In Los Angeles, televised wrestling mostly took place from the venerable Olympic Auditorium, still standing at 18th & Grand in Downtown L.A., and it's now used mainly for film shoots and is owned by a Korean church.
Among the many ring stars seen were Freddie Blassie (who at one point nearly owned L.A., he was so huge), the Destroyer, Lou Thesz, Don Leo Jonathan, Bobo Brazil, Bearcat Wright, the Torres Brothers, Cowboy Dick Hutton, Gorgeous George, Iron Mike Mazurki, Count Billy Varga, Mr. Moto, the Great Togo, Tricky Ricky Starr, Hard Boiled Hagerty, who acted in films and TV shows under the name H.B. Hagerty, and the midget legend Sky Low Low, among many, many others I could name.
I admit it - I was big fan.
The announcer was the legendary Dick Lane, who created the exclamation "Whoa, Nelly!". Keith Jackson admitted he "borrowed" the phrase from Dick Lane. In an interview after he retired, Lane explained that Nelly was a roller derby skater who once had trouble keeping her balance after being whipped too hard out of the pack in a match he was broadcasting. As she was desperately trying to stay upright and flailing her arms, Lane instinctively said "Whoa, Nelly!", and a catch-phrase was born!

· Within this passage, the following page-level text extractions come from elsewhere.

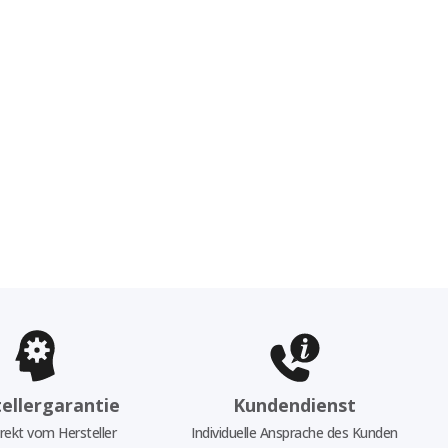
ellergarantie
Kundendienst
rekt vom Hersteller
Individuelle Ansprache des Kunden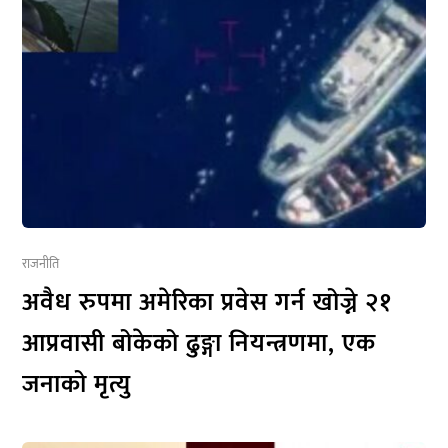
राजनीति
अवैध रुपमा अमेरिका प्रवेस गर्न खोज्ने २१
आप्रवासी बोकेको ढुङ्गा नियन्त्रणमा, एक
जनाको मृत्यु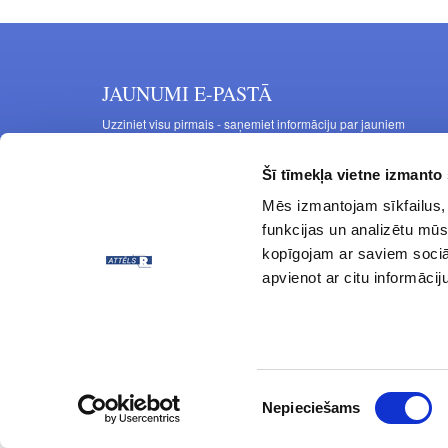
JAUNUMI E-PASTĀ
Uzziniet visu pirmais - saņemiet informāciju par jauniem
produktiem un akcijas piedāvājumiem savā e-pastā
Šī tīmekļa vietne izmanto 
Mēs izmantojam sīkfailus, 
funkcijas un analizētu mūs
kopīgojam ar saviem sociāl
apvienot ar citu informācij
© ATTĒLS R 1997 - 2024 Visas tiesības aizsargātas.
Piekrišanas
Nepieciešams
izvēle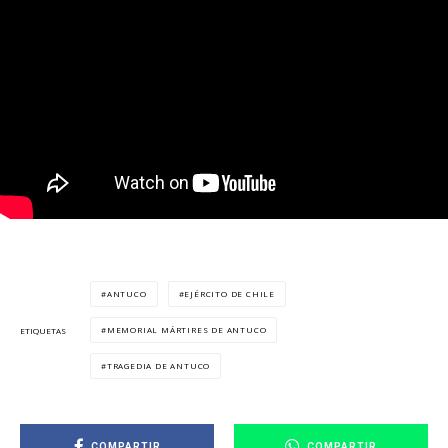
ANTUCO
EJÉRCITO DE CHILE
MEMORIAL MÁRTIRES DE ANTUCO
ETIQUETAS
TRAGEDIA DE ANTUCO
COMPARTIR
COMPARTIR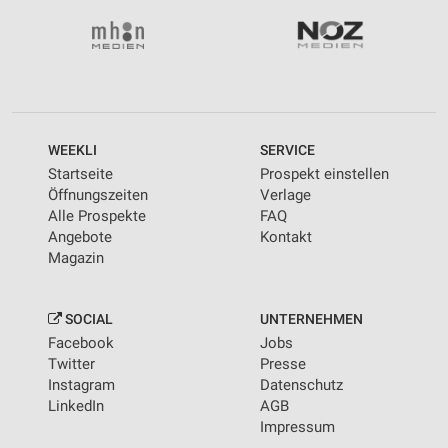
WEEKLI
SERVICE
Startseite
Prospekt einstellen
Öffnungszeiten
Verlage
Alle Prospekte
FAQ
Angebote
Kontakt
Magazin
SOCIAL
UNTERNEHMEN
Facebook
Jobs
Twitter
Presse
Instagram
Datenschutz
LinkedIn
AGB
Impressum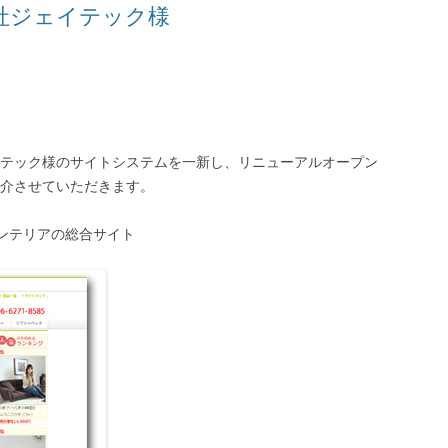
式会社ジェイテック様
テック様のサイトシステムを一新し、リニューアルオープン
介させていただきます。
インテリアの総合サイト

After wrestling moved from KTLA, channel 5 to KCOP, channel 13 around 1971, they stopped televising from the Olympic and moved it to the channel 13 studios on La Brea. The main stars at the time were Blassie (still), Victor Rivera, John (the Golden Greek) Tolos, and a young villian named Roddy Piper, who loved to torment Freddie Blassie.
FYI: KTLA's coverage of wrestling was awarded the very first sports Emmy in 1948.